[Stored records]

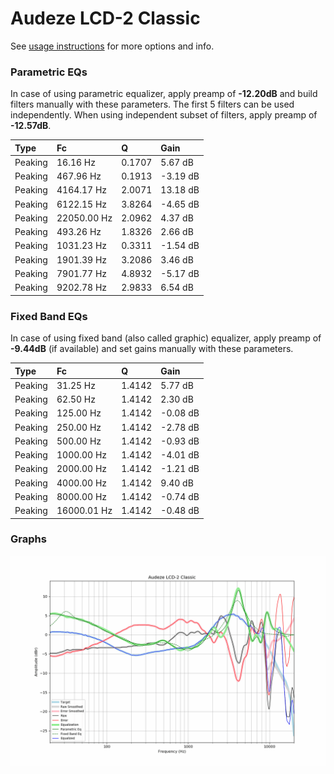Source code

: # Audeze LCD-2 Classic
See [usage instructions](https://github.com/jaakkopasanen/AutoEq#usage) for more options and info.

### Parametric EQs
In case of using parametric equalizer, apply preamp of **-12.20dB** and build filters manually
with these parameters. The first 5 filters can be used independently.
When using independent subset of filters, apply preamp of **-12.57dB**.

| Type    | Fc          |      Q | Gain     |
|:--------|:------------|:-------|:---------|
| Peaking | 16.16 Hz    | 0.1707 | 5.67 dB  |
| Peaking | 467.96 Hz   | 0.1913 | -3.19 dB |
| Peaking | 4164.17 Hz  | 2.0071 | 13.18 dB |
| Peaking | 6122.15 Hz  | 3.8264 | -4.65 dB |
| Peaking | 22050.00 Hz | 2.0962 | 4.37 dB  |
| Peaking | 493.26 Hz   | 1.8326 | 2.66 dB  |
| Peaking | 1031.23 Hz  | 0.3311 | -1.54 dB |
| Peaking | 1901.39 Hz  | 3.2086 | 3.46 dB  |
| Peaking | 7901.77 Hz  | 4.8932 | -5.17 dB |
| Peaking | 9202.78 Hz  | 2.9833 | 6.54 dB  |

### Fixed Band EQs
In case of using fixed band (also called graphic) equalizer, apply preamp of **-9.44dB**
(if available) and set gains manually with these parameters.

| Type    | Fc          |      Q | Gain     |
|:--------|:------------|:-------|:---------|
| Peaking | 31.25 Hz    | 1.4142 | 5.77 dB  |
| Peaking | 62.50 Hz    | 1.4142 | 2.30 dB  |
| Peaking | 125.00 Hz   | 1.4142 | -0.08 dB |
| Peaking | 250.00 Hz   | 1.4142 | -2.78 dB |
| Peaking | 500.00 Hz   | 1.4142 | -0.93 dB |
| Peaking | 1000.00 Hz  | 1.4142 | -4.01 dB |
| Peaking | 2000.00 Hz  | 1.4142 | -1.21 dB |
| Peaking | 4000.00 Hz  | 1.4142 | 9.40 dB  |
| Peaking | 8000.00 Hz  | 1.4142 | -0.74 dB |
| Peaking | 16000.01 Hz | 1.4142 | -0.48 dB |

### Graphs
![](./Audeze%20LCD-2%20Classic.png)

* [REQUIRED WORK] Output the entries above exactly, without their pictures.

* [TASK RESPONSE]
Source code

: # Audeze LCD-2 Classic
See [usage instructions](https://github.com/jaakkopasanen/AutoEq#usage) for more options and info.

### Parametric EQs
In case of using parametric equalizer, apply preamp of **-12.20dB** and build filters manually
with these parameters. The first 5 filters can be used independently.
When using independent subset of filters, apply preamp of **-12.57dB**.

| Type    | Fc          |      Q | Gain     |
|:--------|:------------|:-------|:---------|
| Peaking | 16.16 Hz    | 0.1707 | 5.67 dB  |
| Peaking | 467.96 Hz   | 0.1913 | -3.19 dB |
| Peaking | 4164.17 Hz  | 2.0071 | 13.18 dB |
| Peaking | 6122.15 Hz  | 3.8264 | -4.65 dB |
| Peaking | 22050.00 Hz | 2.0962 | 4.37 dB  |
| Peaking | 493.26 Hz   | 1.8326 | 2.66 dB  |
| Peaking | 1031.23 Hz  | 0.3311 | -1.54 dB |
| Peaking | 1901.39 Hz  | 3.2086 | 3.46 dB  |
| Peaking | 7901.77 Hz  | 4.8932 | -5.17 dB |
| Peaking | 9202.78 Hz  | 2.9833 | 6.54 dB  |

### Fixed Band EQs
In case of using fixed band (also called graphic) equalizer, apply preamp of **-9.44dB**
(if available) and set gains manually with these parameters.

| Type    | Fc          |      Q | Gain     |
|:--------|:------------|:-------|:---------|
| Peaking | 31.25 Hz    | 1.4142 | 5.77 dB  |
| Peaking | 62.50 Hz    | 1.4142 | 2.30 dB  |
| Peaking | 125.00 Hz   | 1.4142 | -0.08 dB |
| Peaking | 250.00 Hz   | 1.4142 | -2.78 dB |
| Peaking | 500.00 Hz   | 1.4142 | -0.93 dB |
| Peaking | 1000.00 Hz  | 1.4142 | -4.01 dB |
| Peaking | 2000.00 Hz  | 1.4142 | -1.21 dB |
| Peaking | 4000.00 Hz  | 1.4142 | 9.40 dB  |
| Peaking | 8000.00 Hz  | 1.4142 | -0.74 dB |
| Peaking | 16000.01 Hz | 1.4142 | -0.48 dB |

### Graphs
![](./Audeze%20LCD-2%20Classic.png)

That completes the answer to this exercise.